Your instructions
According to the polio eradication text, in which three countries have the CORE Group Polio Project and its partners led social mobilization efforts?

The CORE Group Polio Project (CGPP) and its partners in India, Angola, and Ethiopia have led successful social mobilization efforts to reach difficult-to-access populations critical for polio eradication. These include extremely poor rural and urban communities, ethnic and religious minorities who resist immunizing their children, and others such as newborns, pastoralists, migrants, and those in transit across national borders. Working through grassroots nongovernmental organizations (NGOs), CGPP social mobilization activities have contributed to the current polio-free status in all three countries and have improved the coverage of children’s routine immunizations as well. Marking a shift from the earlier dominance of epidemiological perspectives, today behavior-change communication — advocacy, interpersonal communication, and social mobilization — is recognized internationally as the way forward in this final phase of polio eradication.
This shift is reflected in WHO’s May 2012 Global Polio Emergency Plan:
- Establish/scale up social mobilization networks at community level in infected areas;
- Undertake systematic monitoring to identify and understand the social reasons for chronically missed children;
- Build interpersonal skills to enhance vaccination performance, including addressing reticence and refusal;
- Apply best practices for reaching high-risk and chronically missed children (e.g., migrant and underserved);
- Re-energize public support, motivate vaccinators, enhance ownership of key stakeholders (media, physicians), and increase local leader accountability; and 6) Apply to routine immunization lessons on identifying and reaching missed children, especially among underserved, mobile, and minority populations.

Given entries

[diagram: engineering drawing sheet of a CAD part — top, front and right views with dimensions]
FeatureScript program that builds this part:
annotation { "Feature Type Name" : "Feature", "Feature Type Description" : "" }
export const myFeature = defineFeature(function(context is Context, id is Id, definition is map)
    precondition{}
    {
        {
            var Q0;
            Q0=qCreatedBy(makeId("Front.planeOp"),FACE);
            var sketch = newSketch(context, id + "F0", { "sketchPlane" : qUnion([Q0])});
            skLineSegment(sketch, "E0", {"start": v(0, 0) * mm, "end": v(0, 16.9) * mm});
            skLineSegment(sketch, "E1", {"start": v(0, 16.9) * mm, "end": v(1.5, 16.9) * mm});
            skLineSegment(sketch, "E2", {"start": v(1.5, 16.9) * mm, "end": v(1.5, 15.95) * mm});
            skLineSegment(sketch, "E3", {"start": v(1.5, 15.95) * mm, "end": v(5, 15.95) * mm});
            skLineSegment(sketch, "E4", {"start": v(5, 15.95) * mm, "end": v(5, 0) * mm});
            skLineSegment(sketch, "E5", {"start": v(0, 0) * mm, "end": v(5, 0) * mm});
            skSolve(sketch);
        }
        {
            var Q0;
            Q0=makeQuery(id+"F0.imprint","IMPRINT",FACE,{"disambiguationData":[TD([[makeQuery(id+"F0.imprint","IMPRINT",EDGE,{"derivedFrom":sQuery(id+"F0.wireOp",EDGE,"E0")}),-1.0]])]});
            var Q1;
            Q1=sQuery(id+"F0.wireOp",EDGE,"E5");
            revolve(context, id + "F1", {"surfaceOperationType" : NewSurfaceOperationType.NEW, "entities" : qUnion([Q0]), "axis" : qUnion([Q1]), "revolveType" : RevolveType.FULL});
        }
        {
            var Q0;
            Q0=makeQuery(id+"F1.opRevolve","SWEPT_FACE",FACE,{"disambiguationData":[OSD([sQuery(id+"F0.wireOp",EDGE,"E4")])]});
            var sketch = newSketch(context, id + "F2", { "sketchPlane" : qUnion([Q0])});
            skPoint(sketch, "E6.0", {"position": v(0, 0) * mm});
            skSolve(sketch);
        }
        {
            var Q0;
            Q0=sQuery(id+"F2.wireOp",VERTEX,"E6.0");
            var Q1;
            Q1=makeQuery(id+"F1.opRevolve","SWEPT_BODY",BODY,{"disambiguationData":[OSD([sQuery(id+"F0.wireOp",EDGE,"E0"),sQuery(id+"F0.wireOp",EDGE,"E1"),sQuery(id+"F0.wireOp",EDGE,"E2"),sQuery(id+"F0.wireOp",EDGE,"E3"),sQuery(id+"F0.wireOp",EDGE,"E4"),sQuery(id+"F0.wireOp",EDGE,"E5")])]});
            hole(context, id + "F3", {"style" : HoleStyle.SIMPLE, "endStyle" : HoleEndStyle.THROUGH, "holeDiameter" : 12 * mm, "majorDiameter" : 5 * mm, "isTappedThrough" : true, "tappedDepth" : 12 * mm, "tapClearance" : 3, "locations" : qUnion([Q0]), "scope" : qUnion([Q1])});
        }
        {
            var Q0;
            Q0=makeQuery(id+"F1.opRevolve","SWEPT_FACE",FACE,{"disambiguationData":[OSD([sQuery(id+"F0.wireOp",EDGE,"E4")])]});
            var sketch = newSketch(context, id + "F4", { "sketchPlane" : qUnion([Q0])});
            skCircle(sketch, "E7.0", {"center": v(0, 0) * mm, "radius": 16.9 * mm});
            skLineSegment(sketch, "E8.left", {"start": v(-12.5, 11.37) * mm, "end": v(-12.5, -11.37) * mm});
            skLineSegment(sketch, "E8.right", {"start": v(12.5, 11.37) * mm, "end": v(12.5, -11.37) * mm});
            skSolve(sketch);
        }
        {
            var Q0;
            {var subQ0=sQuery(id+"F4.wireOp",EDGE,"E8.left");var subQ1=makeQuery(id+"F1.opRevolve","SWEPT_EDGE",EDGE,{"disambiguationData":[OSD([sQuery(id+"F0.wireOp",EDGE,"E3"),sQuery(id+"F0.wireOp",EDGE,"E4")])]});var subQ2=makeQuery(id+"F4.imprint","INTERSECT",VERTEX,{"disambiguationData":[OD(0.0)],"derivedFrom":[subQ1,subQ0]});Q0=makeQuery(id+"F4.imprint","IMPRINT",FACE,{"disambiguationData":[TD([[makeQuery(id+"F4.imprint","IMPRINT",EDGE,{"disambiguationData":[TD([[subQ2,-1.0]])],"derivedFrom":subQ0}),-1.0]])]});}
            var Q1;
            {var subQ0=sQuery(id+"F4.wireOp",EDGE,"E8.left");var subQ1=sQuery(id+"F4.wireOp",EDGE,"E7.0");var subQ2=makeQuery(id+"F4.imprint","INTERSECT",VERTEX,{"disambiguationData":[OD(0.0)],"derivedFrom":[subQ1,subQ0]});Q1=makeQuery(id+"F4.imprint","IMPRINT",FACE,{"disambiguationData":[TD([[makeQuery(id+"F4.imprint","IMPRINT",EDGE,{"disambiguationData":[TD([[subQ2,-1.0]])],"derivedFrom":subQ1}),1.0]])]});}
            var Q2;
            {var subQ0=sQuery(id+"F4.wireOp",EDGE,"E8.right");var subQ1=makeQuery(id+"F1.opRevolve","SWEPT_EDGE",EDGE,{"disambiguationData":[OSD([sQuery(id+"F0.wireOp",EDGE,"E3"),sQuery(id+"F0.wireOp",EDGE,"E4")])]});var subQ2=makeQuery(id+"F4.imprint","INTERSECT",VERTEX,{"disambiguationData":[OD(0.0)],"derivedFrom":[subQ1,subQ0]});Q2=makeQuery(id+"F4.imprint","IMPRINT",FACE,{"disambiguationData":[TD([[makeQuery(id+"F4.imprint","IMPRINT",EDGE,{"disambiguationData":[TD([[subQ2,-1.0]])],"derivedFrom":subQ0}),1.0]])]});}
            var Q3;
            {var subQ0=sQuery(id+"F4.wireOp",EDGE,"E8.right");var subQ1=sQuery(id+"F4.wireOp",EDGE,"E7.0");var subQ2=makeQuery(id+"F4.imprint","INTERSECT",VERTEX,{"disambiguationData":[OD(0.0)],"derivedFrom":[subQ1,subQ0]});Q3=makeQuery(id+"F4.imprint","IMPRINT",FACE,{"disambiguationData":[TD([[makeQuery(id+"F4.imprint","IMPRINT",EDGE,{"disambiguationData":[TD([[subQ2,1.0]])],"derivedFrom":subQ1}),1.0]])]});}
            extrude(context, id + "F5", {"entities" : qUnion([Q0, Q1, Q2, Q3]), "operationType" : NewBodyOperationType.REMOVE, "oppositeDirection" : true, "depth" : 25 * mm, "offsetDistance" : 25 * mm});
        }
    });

Your response
India, Angola, and Ethiopia.